Lega tipografica

Normalmente parlando di caratteri in metallo si dice che sono fatti di piombo, mentre in realtà sono in una lega a base di piombo della quale fanno parte anche altri due metalli: stagno e antimonio.

Alla “lega tipografica” è dedicato un articolo di Wikipedia in italiano, anche se non vengono fornite le proporzioni.

Più precisa la versione inglese dell’articolo, che dice che il piombo può essere tra il 50 e l’86%, l’antimonio tra l’11 e il 30%, lo stagno tra il 3 e il 20%.

L’articolo in italiano spiega perché non si usa piombo puro: anche se il metallo è facile a fondersi, duttile e compatto, perde facilmente la forma e non permette di ottenere oggetti di grande precisione.

L’antimonio aggiunge alla lega la durezza che garantisce la resistenza dell’oggetto nel tempo. Viene detto “regolo”.

Il suo problema è che tende a restringersi col calore, rendendo il composto instabile durante la lavorazione. Per compensare questo effetto, viene aggiunto dello stagno che invece si dilata col calore. La sua funzione è quella di antiossidante e amalgamante. Aumenta la fluidità della lega fusa, che così aderisce meglio alla forma.

In Italia lo stagno era già usato nel sedicesimo secolo, quando in Francia ancora non era preso in considerazione, anche perché raro e costoso.

Il piombo veniva fatto fondere in una pentola di ghisa, l’antimonio in un crogiolo di terracotta.

Le impurità venivano tolte con una schiumarola, prima di filtrare la lega e versarla in un recipiente detto cassetta in cui si solidificava formando i pani di lega tipografica.

Che poi dovevano essere fusi di nuovo per ottenere il liquido da versare nella forma con la matrice per produrre il singolo carattere tipografico.

L’articolo di Wikipedia fornisce tutta la terminologia, e mostra anche un’incisione settecentesca in cui si vedono alcuni strumenti in uso nelle fonderie all’epoca.

Le proporzioni dei vari metalli variano a seconda se bisogna produrre caratteri individuali, righe intere, o intere lastre per la stereotipia, dice Wikipedia in inglese.

Accanto all’articolo c’è un’illustrazione di fine Seicento che mostra le attività in una fonderia tedesca.

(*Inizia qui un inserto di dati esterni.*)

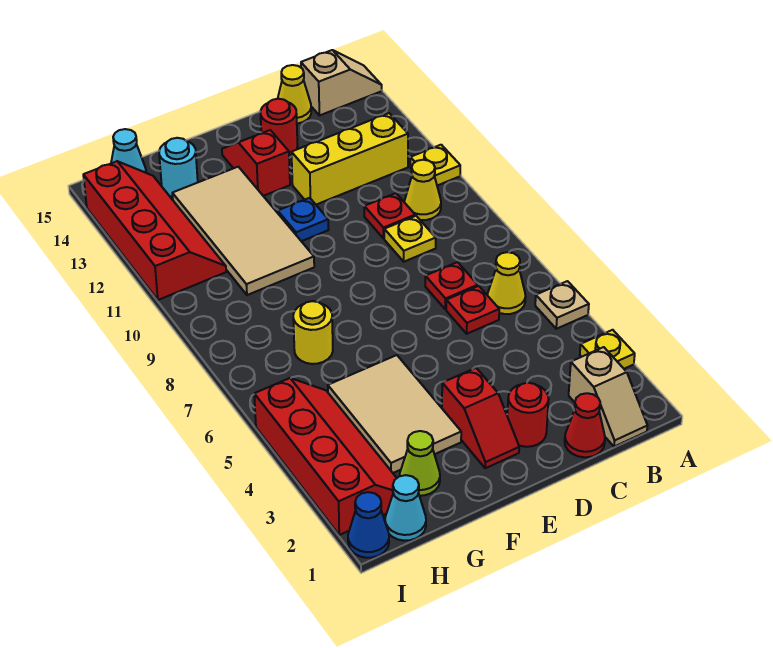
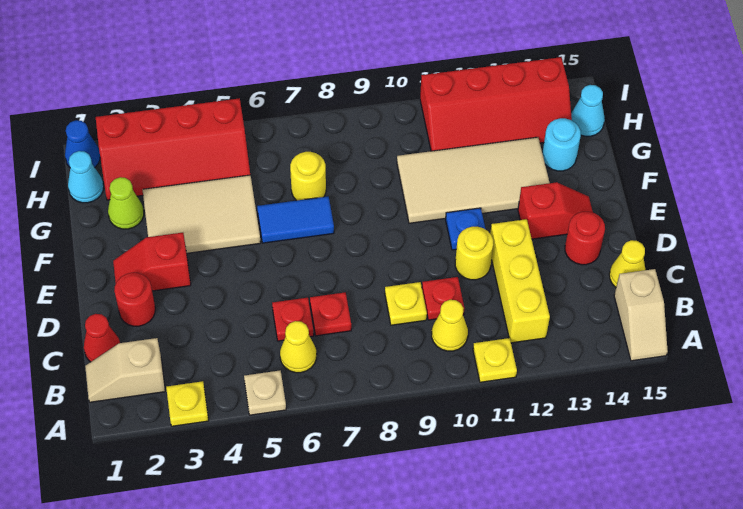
none -> yellow 1x1 round brick [455,227,493,280]
none -> blue 1x2 tile [257,196,334,243]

Tra il Quattrocento e l’Ottocento la produzione di caratteri era un’attività artigianale, in cui tutte le operazioni venivano fatte a mano. Dopo la rivoluzione industriale vennero introdotti numerosi automatismi. Nel Novecento una fonderia era uno stabilimento industriale pieno di macchinari che si usavano per ingrandire e rimpicciolire i disegni, incidere i punzoni, batterli sulle matrici, produrre i caratteri. La fusione dei caratteri veri e propri venne incorporata nelle attività di composizione del testo. Le tipografie acquistavano macchine monotype, linotype e simili, procurandosi dalle fonderie semplicemente le matrici da caricarci dentro. I caratteri venivano fusi mano mano che il tipografo digitava il testo su una tastiera.

Al giorno d’oggi nuovi metodi hanno soppiantato la rilievografia, per cui non si producono quasi più caratteri mobili, al massimo solo per applicazioni particolari.

Nella stampa offset il testo e le immagini della pagina da stampare vengono trasferiti su una lastra di un materiale flessibile, tipo alluminio, già pronta. Quindi anche nella stampa industriale non si vede più del metallo fuso, né piombo né altro.

Gutenberg non ha lasciato nessuno scritto in cui spiegava come lavorava, per cui si è speculato a lungo su quali materiali utilizzasse per i suoi punzoni, le sue matrici e i suoi caratteri.

L’articolo di Wikipedia in inglese è dettagliatissimo, e ci mette anche una tabella con le proporzioni esatte per ciascun uso. Ad esempio nelle linotype la lega usata aveva 86% di piombo, 11% di antimonio e 3% di stagno.

I caratteri per la composizione a mano avevano poco piombo, 54%, e maggiori quantità di antimonio, 28% e stagno, 18%, e talvolta anche un po’ di rame.

Il rame induriva il metallo, ma nelle macchine monotype lasciava dei residui difficili da pulire che alla lunga bloccavano completamente l’apparecchiatura.

Altri metalli che hanno controindicazioni negli usi tipografici sono zinco e alluminio, magnesio e ferro.